-- Required action --
The expected output is every record below, transcribed exactly, with the pictures left out.
********
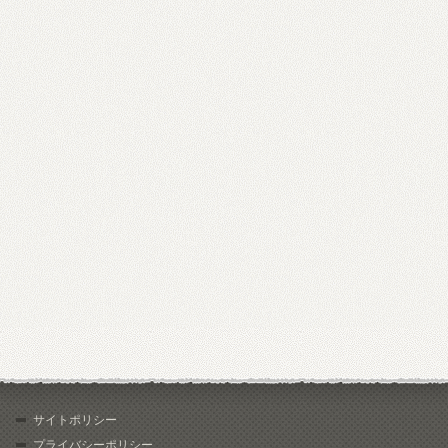
サイトポリシー
プライバシーポリシー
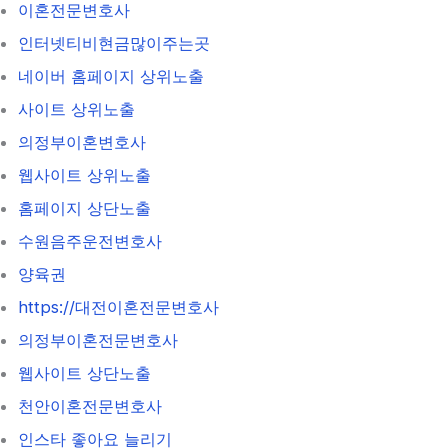
이혼전문변호사
인터넷티비현금많이주는곳
네이버 홈페이지 상위노출
사이트 상위노출
의정부이혼변호사
웹사이트 상위노출
홈페이지 상단노출
수원음주운전변호사
양육권
https://대전이혼전문변호사
의정부이혼전문변호사
웹사이트 상단노출
천안이혼전문변호사
인스타 좋아요 늘리기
********
-- Task response --
サイトポリシー
プライバシーポリシー
이혼전문변호사
인터넷티비현금많이주는곳
네이버 홈페이지 상위노출
사이트 상위노출
의정부이혼변호사
웹사이트 상위노출
홈페이지 상단노출
수원음주운전변호사
양육권
https://대전이혼전문변호사
의정부이혼전문변호사
웹사이트 상단노출
천안이혼전문변호사
인스타 좋아요 늘리기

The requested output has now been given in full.